Long Phú Thuận is an island commune located in the middle of the Tiền river, in Đồng Tháp province. The commune has a geographical location:

- To the north, it borders Long Khánh commune and Thường Phước ward.
- To the east, it borders An Bình ward and An Hòa commune.
- To the west and south, it borders An Giang province.
- To the southeast, it borders Tân Long commune.

==History==
Prior to 2025, Long Phú Thuận commune was formerly Long Thuận, Phú Thuận A, and a part of Phú Thuận B communes in Hồng Ngự district, Đồng Tháp province.

On June 12, 2025, the National Assembly of Vietnam issued Resolution No. 202/2025/QH15 on the reorganization of provincial-level administrative units. Accordingly:

- Đồng Tháp province was established by merging the entire area and population of Đồng Tháp province and Tiền Giang province.

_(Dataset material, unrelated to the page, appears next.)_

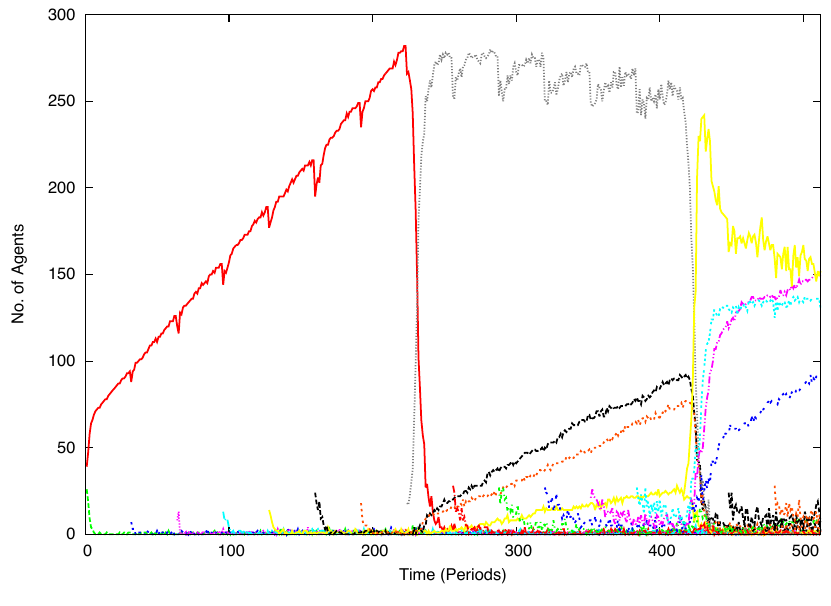
Figure 4. Development of the number of adherents to the different institutions (shown in different colors) for ↵ = 1 . 4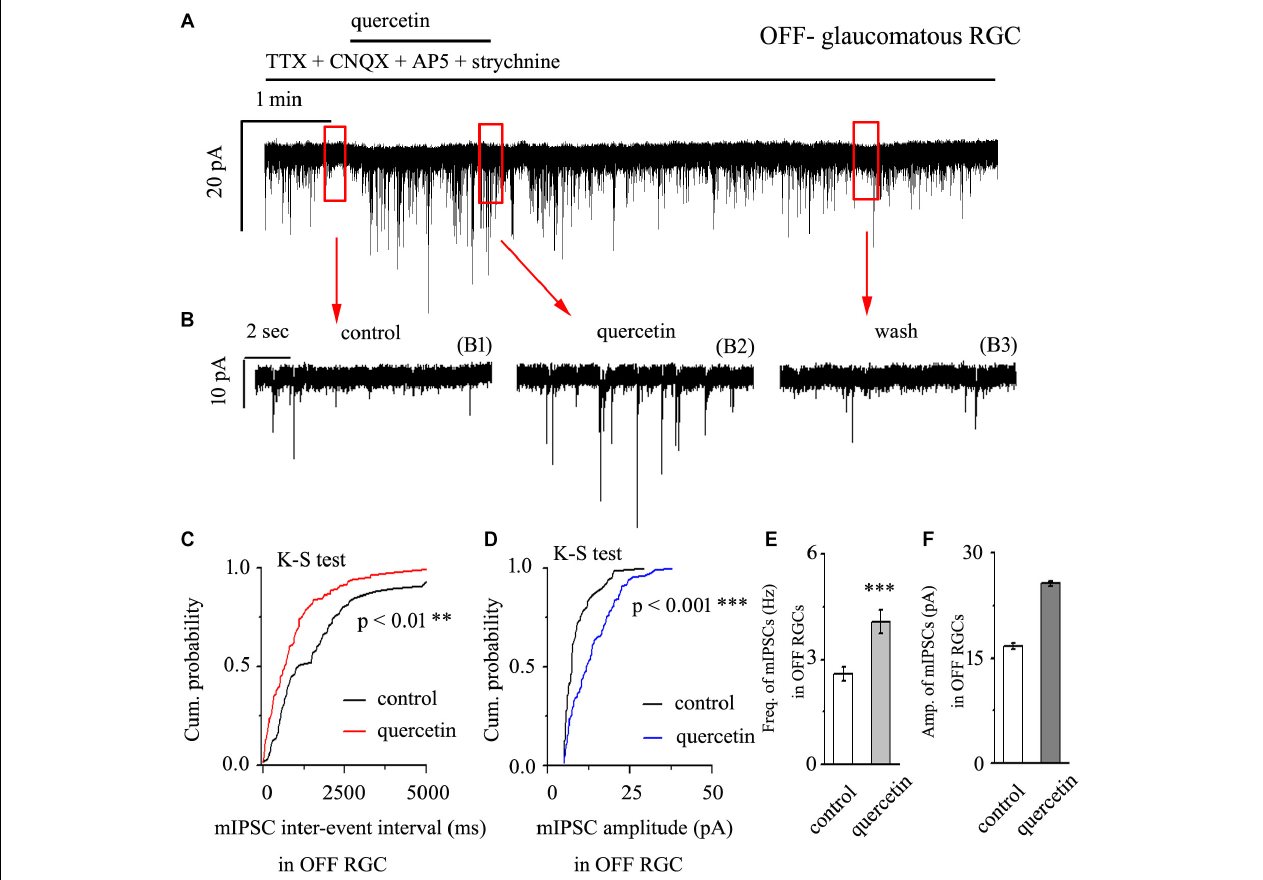
FIGURE 4 | Quercetin increased the frequency and amplitude of GABAergic mIPSCs in OFF-type RGCs. (A) Representative traces showing the effect of 10 µ M quercetin on mIPSCs. Vertical scale bar, 20 pA; horizontal scale bar, 1 min. (B) Recordings from a large-scale representative experiment under control conditions (B1), during quercetin treatment (B2), and during recovery (B3). (C,D) Cumulative frequency and amplitude distributions of GABAergic mIPSCs in a representative neuron under control conditions and during quercetin treatment showing that quercetin caused the cumulative frequency curve to shift significantly to the left and the cumulative amplitude curve to shift significantly to the right. (E,F) Summarized data on the frequency (E) and amplitude (F) of GABAergic mIPSCs ( n = 9; from six slices). ∗∗ p < 0.01 and ∗∗∗ p < 0.001 compared with the control conditions; paired Student’s t -test.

On June 16, 2025, the Standing Committee of the National Assembly of Vietnam issued Resolution No. 1663/NQ-UBTVQH15 on the reorganization of commune-level administrative units in Đồng Tháp province. Accordingly:

- Long Phú Thuận commune was established by merging the entire area and population of Long Thuận commune, Phú Thuận A commune, and a part of Phú Thuận B commune (formerly belonging to Hồng Ngự district).